▶ _PROBLEM TO SOLVE_: Could you return each line below without altering a word?

#### EXTRACTED DATA

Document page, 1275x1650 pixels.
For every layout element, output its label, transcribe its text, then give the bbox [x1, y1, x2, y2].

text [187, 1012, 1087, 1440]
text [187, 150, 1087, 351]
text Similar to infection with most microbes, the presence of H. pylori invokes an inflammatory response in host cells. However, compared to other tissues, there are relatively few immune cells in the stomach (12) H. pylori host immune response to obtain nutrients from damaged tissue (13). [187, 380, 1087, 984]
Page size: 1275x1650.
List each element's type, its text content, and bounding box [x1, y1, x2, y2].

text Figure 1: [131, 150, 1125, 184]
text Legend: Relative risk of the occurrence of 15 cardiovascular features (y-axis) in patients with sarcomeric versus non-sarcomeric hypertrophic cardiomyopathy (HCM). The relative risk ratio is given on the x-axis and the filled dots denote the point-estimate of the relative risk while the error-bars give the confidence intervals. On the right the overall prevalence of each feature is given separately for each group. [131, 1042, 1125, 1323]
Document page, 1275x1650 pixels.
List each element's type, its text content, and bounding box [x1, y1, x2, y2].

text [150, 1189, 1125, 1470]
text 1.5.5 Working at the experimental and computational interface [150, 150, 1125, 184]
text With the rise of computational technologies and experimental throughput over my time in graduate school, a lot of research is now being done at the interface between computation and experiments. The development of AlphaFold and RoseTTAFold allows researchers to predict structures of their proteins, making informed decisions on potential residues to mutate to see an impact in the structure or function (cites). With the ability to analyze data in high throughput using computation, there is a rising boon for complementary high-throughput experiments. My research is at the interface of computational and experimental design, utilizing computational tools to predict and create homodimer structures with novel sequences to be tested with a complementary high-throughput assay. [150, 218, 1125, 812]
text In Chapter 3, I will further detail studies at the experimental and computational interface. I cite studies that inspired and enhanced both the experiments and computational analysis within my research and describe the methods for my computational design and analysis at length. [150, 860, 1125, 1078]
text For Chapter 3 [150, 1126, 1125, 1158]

########

▶ _OUTPUT_:
Document page, 1275x1650 pixels.
For every layout element, output its label, transcribe its text, then give the bbox [x1, y1, x2, y2].

text [187, 1012, 1087, 1440]
text [187, 150, 1087, 351]
text Similar to infection with most microbes, the presence of H. pylori invokes an inflammatory response in host cells. However, compared to other tissues, there are relatively few immune cells in the stomach (12) H. pylori host immune response to obtain nutrients from damaged tissue (13). [187, 380, 1087, 984]
Page size: 1275x1650.
List each element's type, its text content, and bounding box [x1, y1, x2, y2].

text Figure 1: [131, 150, 1125, 184]
text Legend: Relative risk of the occurrence of 15 cardiovascular features (y-axis) in patients with sarcomeric versus non-sarcomeric hypertrophic cardiomyopathy (HCM). The relative risk ratio is given on the x-axis and the filled dots denote the point-estimate of the relative risk while the error-bars give the confidence intervals. On the right the overall prevalence of each feature is given separately for each group. [131, 1042, 1125, 1323]
Document page, 1275x1650 pixels.
List each element's type, its text content, and bounding box [x1, y1, x2, y2].

text [150, 1189, 1125, 1470]
text 1.5.5 Working at the experimental and computational interface [150, 150, 1125, 184]
text With the rise of computational technologies and experimental throughput over my time in graduate school, a lot of research is now being done at the interface between computation and experiments. The development of AlphaFold and RoseTTAFold allows researchers to predict structures of their proteins, making informed decisions on potential residues to mutate to see an impact in the structure or function (cites). With the ability to analyze data in high throughput using computation, there is a rising boon for complementary high-throughput experiments. My research is at the interface of computational and experimental design, utilizing computational tools to predict and create homodimer structures with novel sequences to be tested with a complementary high-throughput assay. [150, 218, 1125, 812]
text In Chapter 3, I will further detail studies at the experimental and computational interface. I cite studies that inspired and enhanced both the experiments and computational analysis within my research and describe the methods for my computational design and analysis at length. [150, 860, 1125, 1078]
text For Chapter 3 [150, 1126, 1125, 1158]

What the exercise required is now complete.